I can certainly try to upload the tarball, but I don't
see any way to do it via the forum.

Or I can send it to you in an e-mail
(you can contact me directly at Dennis.Jespersen@nasa.gov)

dkokron · ‎02-13-2008

I've seen non-repeatability when using the -Xp option under the following compiler.

Intel Fortran Compiler for Intel EM64T-based applications, Version 9.1 Build 20060707 Package ID: l_fc_c_9.1.036

Tom Clune from Goddard's NCCS tracked this to some array alignment problem. Here is his reproducer.

cat tester.F90

! Demonstrates problem in the Intel compilers -xP flag.
! Different results depending on location on cache line.

program vectorProblem

integer, parameter :: n = 100000
integer, parameter :: pad = 63
real(kind=4), allocatable :: x(:), y(:)
real(kind=4) :: s
integer :: i, offset

allocate(x(n+pad), y(n))
call random_number(y)
y = y - sum(y)/n

do offset = 0, pad
x(offset:offset+n-1) = y
print*, offset, sum(x(offset+1:offset+n))
end do

end program vectorProblem

Some description from Tom

Note that I'm not getting
variation from run-to-run, but rather have arranged to perform the
same sum with arrays that start at different locations in cache. If
you take out the -xP, each offset gets the same answer.

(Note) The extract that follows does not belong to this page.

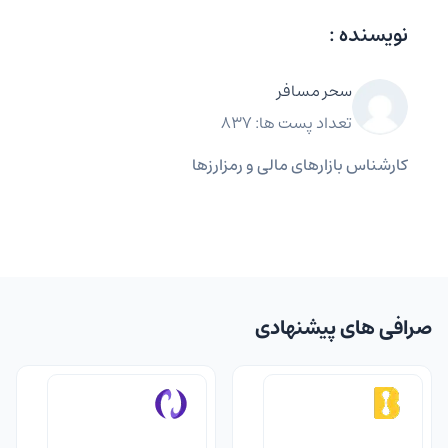
نویسنده :
سحر مسافر
تعداد پست ها: 837
کارشناس بازارهای مالی و رمزارزها
صرافی های پیشنهادی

Typical output without -xP
0 0.6851280
1 0.6851280
2 0.6851280
3 0.6851280
4 0.6851280

typical output with -xP

0 0.4706955
1 0.4706761
2 0.4706561
3 0.4706792
4 0.4706955

Dan

jespersen · ‎02-14-2008

Ron Green of Intel sent e-mail which I believe explains everything.
He said

... typically this is due to alignment of data.
What happens is that the SSE vectorization must have 16word alignment.
SO if your arrays start at an exact boundary and end at an exact
16word boundary, the entire vector/matrix is processed in the SSE
hardware. If the array starts before a 16word boundary or ends after
a boundary, those elements are processed serially in the X87 hardware.
There are slightly different FP semantics between the two. The crux
of the matter is that dynamic allocated data structures are not
guaranteed to be on 16word boundaries. Thus, from run to run your
dynamic data will have differing alignments, hence different FP
hardware handling the data preceding and following your 16-word
aligned vectorized data structures.

Very clear. Thanks, Ron.

TimP · ‎02-14-2008

A portable method for getting 16-byte aligned data is needed, and we've been told it was the default for the 64-bit platform. Clearly, it's not the default for 32-bit OS.
Fixing this will not make the serial result the same as the vector result, but it would avoid the non-repeatability.